Items from a dataset:

▬▬▬▬▬▬

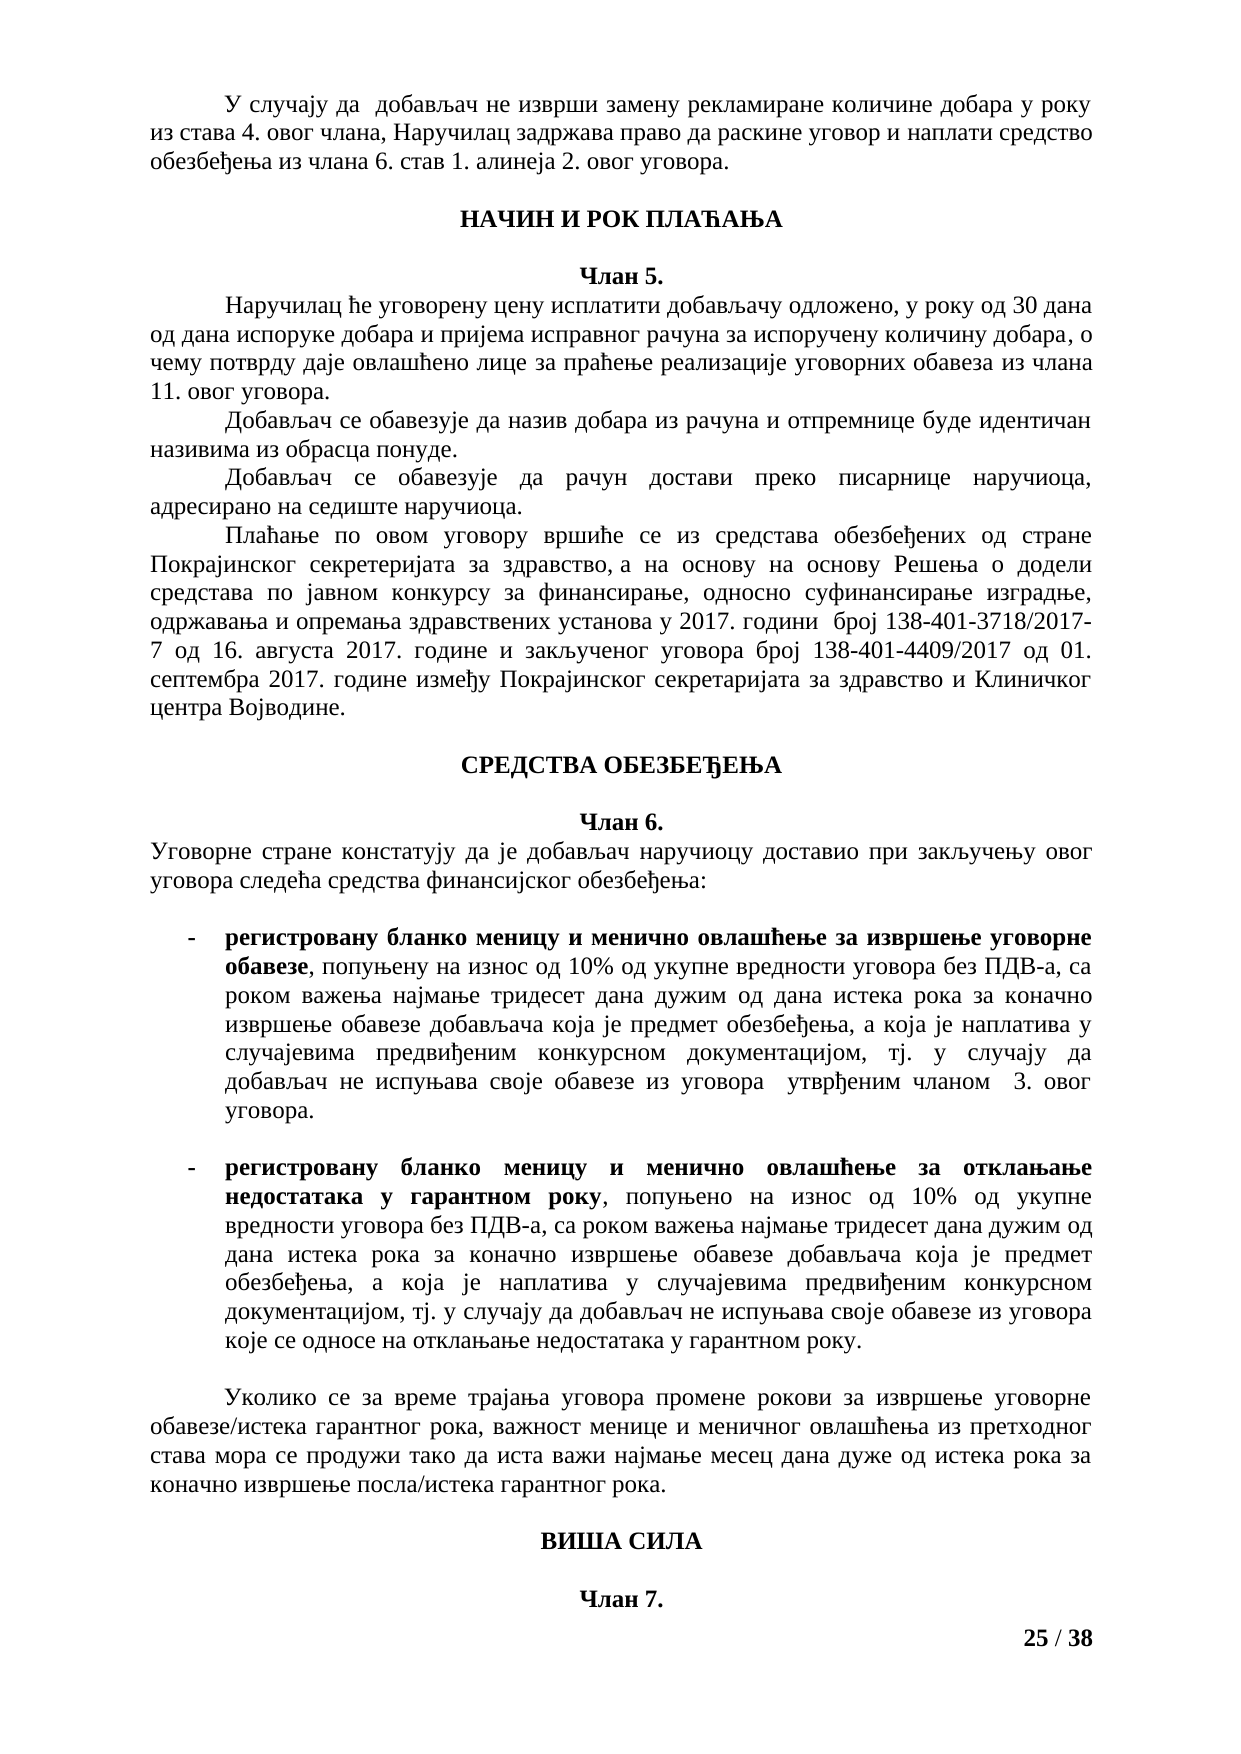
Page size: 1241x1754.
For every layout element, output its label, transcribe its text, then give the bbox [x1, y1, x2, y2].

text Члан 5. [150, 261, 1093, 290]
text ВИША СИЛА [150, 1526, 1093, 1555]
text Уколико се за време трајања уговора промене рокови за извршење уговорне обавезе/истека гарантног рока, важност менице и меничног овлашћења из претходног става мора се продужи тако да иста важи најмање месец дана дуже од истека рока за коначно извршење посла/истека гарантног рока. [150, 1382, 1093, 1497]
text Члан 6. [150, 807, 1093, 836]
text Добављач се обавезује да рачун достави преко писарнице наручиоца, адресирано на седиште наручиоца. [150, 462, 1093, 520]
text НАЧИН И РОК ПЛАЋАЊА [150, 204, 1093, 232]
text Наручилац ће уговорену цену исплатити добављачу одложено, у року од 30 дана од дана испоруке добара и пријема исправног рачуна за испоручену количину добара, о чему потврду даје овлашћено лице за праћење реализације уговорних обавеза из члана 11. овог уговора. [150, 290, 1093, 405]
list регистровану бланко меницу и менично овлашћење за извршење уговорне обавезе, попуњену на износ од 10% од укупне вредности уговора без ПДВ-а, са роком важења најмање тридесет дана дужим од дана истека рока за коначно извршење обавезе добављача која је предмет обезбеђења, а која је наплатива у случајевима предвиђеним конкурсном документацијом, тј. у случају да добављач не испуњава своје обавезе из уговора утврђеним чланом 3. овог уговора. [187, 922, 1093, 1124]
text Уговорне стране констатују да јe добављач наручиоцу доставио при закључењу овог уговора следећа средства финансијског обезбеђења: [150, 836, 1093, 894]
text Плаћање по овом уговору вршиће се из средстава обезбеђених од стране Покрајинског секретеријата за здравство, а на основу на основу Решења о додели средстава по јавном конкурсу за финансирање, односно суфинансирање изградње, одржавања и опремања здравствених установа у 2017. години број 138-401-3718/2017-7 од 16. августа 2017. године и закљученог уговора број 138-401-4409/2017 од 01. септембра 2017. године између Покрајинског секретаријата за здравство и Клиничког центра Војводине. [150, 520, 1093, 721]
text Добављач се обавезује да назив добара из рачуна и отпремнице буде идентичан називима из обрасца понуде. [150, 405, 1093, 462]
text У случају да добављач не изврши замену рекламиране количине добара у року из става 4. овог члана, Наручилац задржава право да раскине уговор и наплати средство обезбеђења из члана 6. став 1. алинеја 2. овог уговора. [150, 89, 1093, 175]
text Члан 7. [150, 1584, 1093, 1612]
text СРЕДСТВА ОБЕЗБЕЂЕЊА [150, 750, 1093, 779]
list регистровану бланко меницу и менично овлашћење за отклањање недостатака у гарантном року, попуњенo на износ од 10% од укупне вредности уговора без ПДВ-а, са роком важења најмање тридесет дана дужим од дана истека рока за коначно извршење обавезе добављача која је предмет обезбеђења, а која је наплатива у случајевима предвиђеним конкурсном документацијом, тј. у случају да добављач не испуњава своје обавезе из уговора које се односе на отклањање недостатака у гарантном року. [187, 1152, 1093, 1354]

▬▬▬▬▬▬

Count the lines above that contain the word "обавезује". Write only the number.

2